Dietary administration of diquat for 13 weeks does not result in a loss of dopaminergic neurons in the substantia nigra of C57BL/6J mice

- Mice provided diquat dibromide in their diets for 13 weeks did not exhibit insult to the nigrostriatal dopaminergic system.
- MPTP-treated mice exhibited decreased striatal dopamine, reduced numbers of SNpc TH+ neurons and neuropathological changes.
- Nigrostriatal dopaminergic system insult was assessed using neurochemical, neuropathological and stereological endpoints.

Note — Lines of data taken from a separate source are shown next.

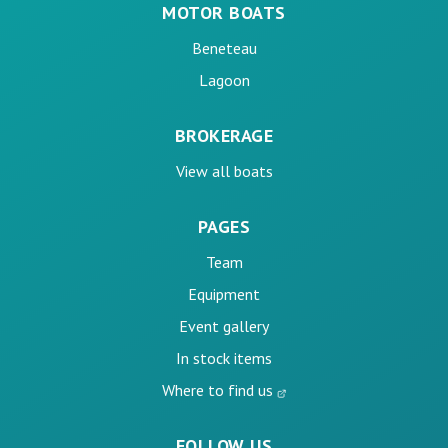
MOTOR BOATS
Beneteau
Lagoon
BROKERAGE
View all boats
PAGES
Team
Equipment
Event gallery
In stock items
Where to find us
FOLLOW US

Male and female C57BL/6J mice were administered diquat dibromide (DQ∙Br2) in their diets at concentrations of 0 (control), 12.5 and 62.5 ppm for 13 weeks to assess the potential effects of DQ on the nigrostriatal dopaminergic system. Achieved dose levels at 62.5 ppm were 6.4 and 7.6 mg DQ (ion)/kg bw/day for males and females, respectively. A separate group of mice was administered 1-methyl-4-phenyl-1,2,3,6-tetrahydropyridine (MPTP) ip as a positive control. The comparative effects of DQ and MPTP on the substantia nigra pars compacta (SNpc) and/or striatum were assessed using neurochemical, neuropathological and stereological endpoints. Morphological and stereological assessments were performed by investigators who were “blinded” to dose group. DQ had no effect on striatal dopamine concentration or dopamine turnover. There was no evidence of neuronal degeneration, astrocytic or microglial activation, or a reduction in the number of tyrosine hydroxylase positive (TH+) neurons in the SNpc or neuronal processes in the striatum of DQ-treated mice. These results are consistent with the rapid clearance of DQ from the brain following a single dose of radiolabeled DQ. In contrast, MPTP-treated mice exhibited decreased striatal dopamine concentration, reduced numbers of TH+ neurons in the SNpc, and neuropathological changes, including neuronal necrosis, as well as astrocytic and microglial activation in the striatum and SNpc.